Saved data entries
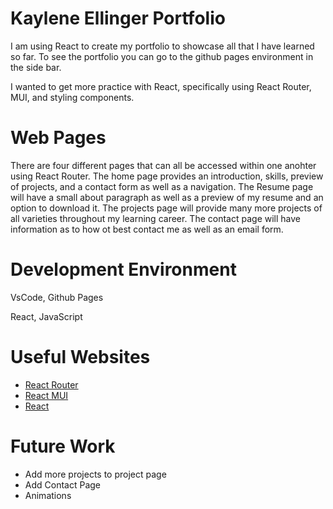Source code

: # Kaylene Ellinger Portfolio

I am using React to create my portfolio to showcase all that I have learned so far. To see the portfolio you can go to the github pages environment in the side bar.

I wanted to get more practice with React, specifically using React Router, MUI, and styling components.

# Web Pages

There are four different pages that can all be accessed within one anohter using React Router. The home page provides an introduction, skills, preview of projects, and a contact form as well as a navigation. The Resume page will have a small about paragraph as well as a preview of my resume and an option to download it. The projects page will provide many more projects of all varieties throughout my learning career. The contact page will have information as to how ot best contact me as well as an email form.

# Development Environment

VsCode, Github Pages

React, JavaScript

# Useful Websites

* [React Router](https://reactrouter.com/en/main)
* [React MUI](https://mui.com/material-ui/getting-started/overview/)
* [React](https://react.dev/learn)

# Future Work

* Add more projects to project page
* Add Contact Page
* Animations

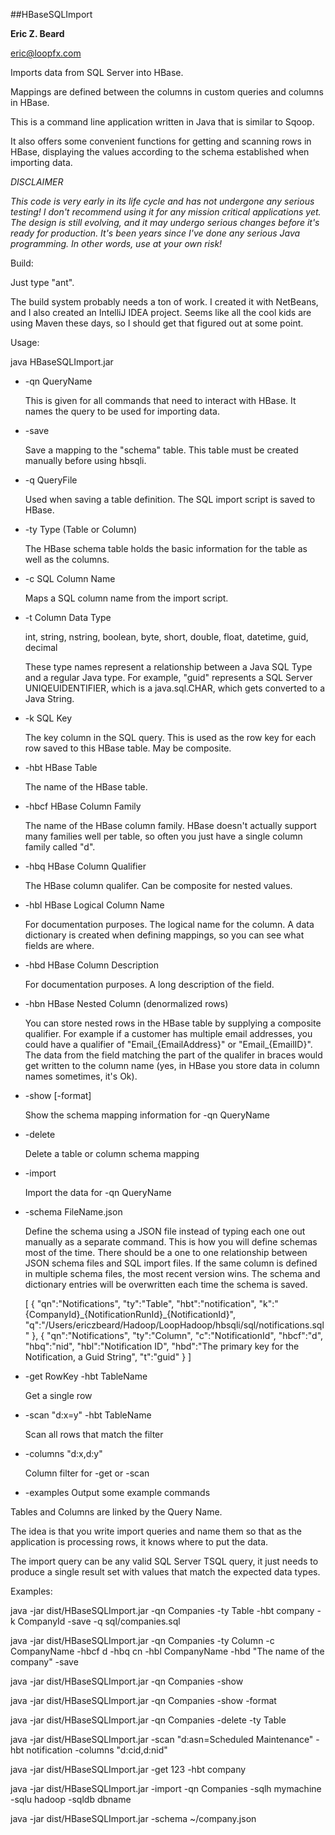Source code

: ##HBaseSQLImport

**Eric Z. Beard**

<eric@loopfx.com>

Imports data from SQL Server into HBase.

Mappings are defined between the columns in custom queries and columns in HBase.  

This is a command line application written in Java that is similar to Sqoop.

It also offers some convenient functions for getting and scanning rows in HBase, displaying the values according to the schema established when importing data. 

*DISCLAIMER*

*This code is very early in its life cycle and has not undergone any serious testing!  I don't recommend using it for any mission critical applications yet.  The design is still evolving, and it may undergo serious changes before it's ready for production.  It's been years since I've done any serious Java programming.  In other words, use at your own risk!*

Build:

Just type "ant".

The build system probably needs a ton of work.  I created it with NetBeans, and I also created an IntelliJ IDEA project.  Seems like all the cool kids are using Maven these days, so I should get that figured out at some point.

Usage:

java HBaseSQLImport.jar
*	-qn	QueryName
	
	This is given for all commands that need to interact with HBase.  It names the query to be used for importing data.

*	-save

	Save a mapping to the "schema" table.  This table must be created manually before using hbsqli.

*	-q	QueryFile

	Used when saving a table definition.  The SQL import script is saved to HBase.

*	-ty	Type (Table or Column)

	The HBase schema table holds the basic information for the table as well as the columns.
	
*	-c	SQL Column Name

	Maps a SQL column name from the import script.

*	-t	Column Data Type

	int, string, nstring, boolean, byte, short, double, float, datetime, guid, decimal
	
	These type names represent a relationship between a Java SQL Type and a regular Java type.  For example, "guid" represents a SQL Server UNIQEUIDENTIFIER, which is a java.sql.CHAR, which gets converted to a Java String.
	
*	-k	SQL Key

	The key column in the SQL query. This is used as the row key for each row saved to this HBase table.  May be composite.
	
*	-hbt	HBase Table

	The name of the HBase table.
	
*	-hbcf	HBase Column Family

	The name of the HBase column family.  HBase doesn't actually support many families well per table, so often you just have a single column family called "d".
	
*	-hbq	HBase Column Qualifier

	The HBase column qualifer.  Can be composite for nested values.
		
*	-hbl	HBase Logical Column Name

	For documentation purposes.  The logical name for the column.  A data dictionary is created when defining mappings, so you can see what fields are where.
	
*	-hbd	HBase Column Description

	For documentation purposes.  A long description of the field.
	
*	-hbn	HBase Nested Column (denormalized rows)

	You can store nested rows in the HBase table by supplying a composite qualifier.  For example if a customer has multiple email addresses, you could have a qualifier of "Email\_{EmailAddress}" or "Email\_{EmailID}".  The data from the field matching the part of the qualifer in braces would get written to the column name (yes, in HBase you store data in column names sometimes, it's Ok).
	
*	-show [-format]

	Show the schema mapping information for -qn QueryName
	
*	-delete

	Delete a table or column schema mapping
	
*	-import

	Import the data for -qn QueryName
	
*	-schema FileName.json

	Define the schema using a JSON file instead of typing each one out manually as a separate command.  This is how you will define schemas most of the time.  There should be a one to one relationship between JSON schema files and SQL import files.  If the same column is defined in multiple schema files, the most recent version wins.  The schema and dictionary entries will be overwritten each time the schema is saved.
	
    [
    { 
	    "qn":"Notifications", 
	    "ty":"Table", 
	    "hbt":"notification", 
	    "k":"{CompanyId}\_{NotificationRunId}\_{NotificationId}", 
	    "q":"/Users/ericzbeard/Hadoop/LoopHadoop/hbsqli/sql/notifications.sql"
    }, 
    {
	    "qn":"Notifications", 
	    "ty":"Column", 
	    "c":"NotificationId", 
	    "hbcf":"d", 
	    "hbq":"nid", 
	    "hbl":"Notification ID", 
	    "hbd":"The primary key for the Notification, a Guid String", 
	    "t":"guid"
    }
    ]

*	-get RowKey -hbt TableName
		
	Get a single row

*	-scan "d:x=y" -hbt TableName
		
	Scan all rows that match the filter

*	-columns "d:x,d:y"
	
	Column filter for -get or -scan

*	-examples Output some example commands

Tables and Columns are linked by the Query Name.

The idea is that you write import queries and name them so that as the application is processing rows, it knows where to put the data.

The import query can be any valid SQL Server TSQL query, it just needs to produce a single result set with values that match the expected data types.

Examples:

java -jar dist/HBaseSQLImport.jar -qn Companies -ty Table -hbt company -k CompanyId -save -q sql/companies.sql 

java -jar dist/HBaseSQLImport.jar -qn Companies -ty Column -c CompanyName -hbcf d -hbq cn -hbl CompanyName -hbd "The name of the company" -save

java -jar dist/HBaseSQLImport.jar -qn Companies -show

java -jar dist/HBaseSQLImport.jar -qn Companies -show -format

java -jar dist/HBaseSQLImport.jar -qn Companies -delete -ty Table

java -jar dist/HBaseSQLImport.jar -scan "d:asn=Scheduled Maintenance" -hbt notification -columns "d:cid,d:nid"

java -jar dist/HBaseSQLImport.jar -get 123 -hbt company

java -jar dist/HBaseSQLImport.jar -import -qn Companies -sqlh mymachine -sqlu hadoop -sqldb dbname

java -jar dist/HBaseSQLImport.jar -schema ~/company.json



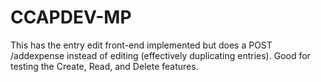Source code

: # CCAPDEV-MP

This has the entry edit front-end implemented but does a POST /addexpense instead of editing (effectively duplicating entries). Good for testing the Create, Read, and Delete features.
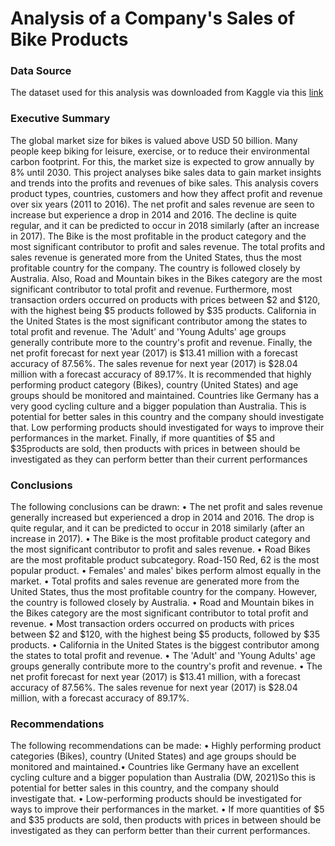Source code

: #  Analysis of a Company's Sales of Bike Products


### Data Source
The dataset used for this analysis was downloaded from Kaggle via this [link](https://www.kaggle.com/datasets/sadiqshah/bike-sales-in-europe)

### Executive Summary
The global market size for bikes is valued above USD 50 billion. Many people keep biking for
leisure, exercise, or to reduce their environmental carbon footprint. For this, the market size is
expected to grow annually by 8% until 2030. This project analyses bike sales data to gain
market insights and trends into the profits and revenues of bike sales. This analysis covers
product types, countries, customers and how they affect profit and revenue over six years
(2011 to 2016).
The net profit and sales revenue are seen to increase but experience a drop in 2014 and 2016.
The decline is quite regular, and it can be predicted to occur in 2018 similarly (after an increase
in 2017). The Bike is the most profitable in the product category and the most significant
contributor to profit and sales revenue. The total profits and sales revenue is generated more
from the United States, thus the most profitable country for the company. The country is
followed closely by Australia. Also, Road and Mountain bikes in the Bikes category are the
most significant contributor to total profit and revenue.
Furthermore, most transaction orders occurred on products with prices between $2 and $120,
with the highest being $5 products followed by $35 products. California in the United States is
the most significant contributor among the states to total profit and revenue. The 'Adult' and
'Young Adults' age groups generally contribute more to the country's profit and revenue.
Finally, the net profit forecast for next year (2017) is $13.41 million with a forecast accuracy of
87.56%. The sales revenue for next year (2017) is $28.04 million with a forecast accuracy of
89.17%.
It is recommended that highly performing product category (Bikes), country (United States)
and age groups should be monitored and maintained. Countries like Germany has a very good
cycling culture and a bigger population than Australia. This is potential for better sales in this
country and the company should investigate that. Low performing products should investigated
for ways to improve their performances in the market. Finally, if more quantities of $5 and $35products are sold, then products with prices in between should be investigated as they can
perform better than their current performances

### Conclusions
The following conclusions can be drawn:
• The net profit and sales revenue generally increased but experienced a drop in 2014
and 2016. The drop is quite regular, and it can be predicted to occur in 2018 similarly
(after an increase in 2017).
• The Bike is the most profitable product category and the most significant contributor to
profit and sales revenue.
• Road Bikes are the most profitable product subcategory. Road-150 Red, 62 is the most
popular product.
• Females' and males' bikes perform almost equally in the market.
• Total profits and sales revenue are generated more from the United States, thus the
most profitable country for the company. However, the country is followed closely by
Australia.
• Road and Mountain bikes in the Bikes category are the most significant contributor to
total profit and revenue.
• Most transaction orders occurred on products with prices between $2 and $120, with
the highest being $5 products, followed by $35 products.
• California in the United States is the biggest contributor among the states to total profit
and revenue.
• The 'Adult' and 'Young Adults' age groups generally contribute more to the country's
profit and revenue.
• The net profit forecast for next year (2017) is $13.41 million, with a forecast accuracy
of 87.56%. The sales revenue for next year (2017) is $28.04 million, with a forecast
accuracy of 89.17%.

### Recommendations
The following recommendations can be made:
• Highly performing product categories (Bikes), country (United States) and age groups
should be monitored and maintained.• Countries like Germany have an excellent cycling culture and a bigger population than
Australia (DW, 2021)So this is potential for better sales in this country, and the
company should investigate that.
• Low-performing products should be investigated for ways to improve their
performances in the market.
• If more quantities of $5 and $35 products are sold, then products with prices in between
should be investigated as they can perform better than their current performances.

- EXERCISE GOAL:
Reproduce the records above from their first line to the line bearing "I am using React", both ends included, leaving every picture out.

- TASK ANSWER:
Source code

: # Kaylene Ellinger Portfolio

I am using React to create my portfolio to showcase all that I have learned so far. To see the portfolio you can go to the github pages environment in the side bar.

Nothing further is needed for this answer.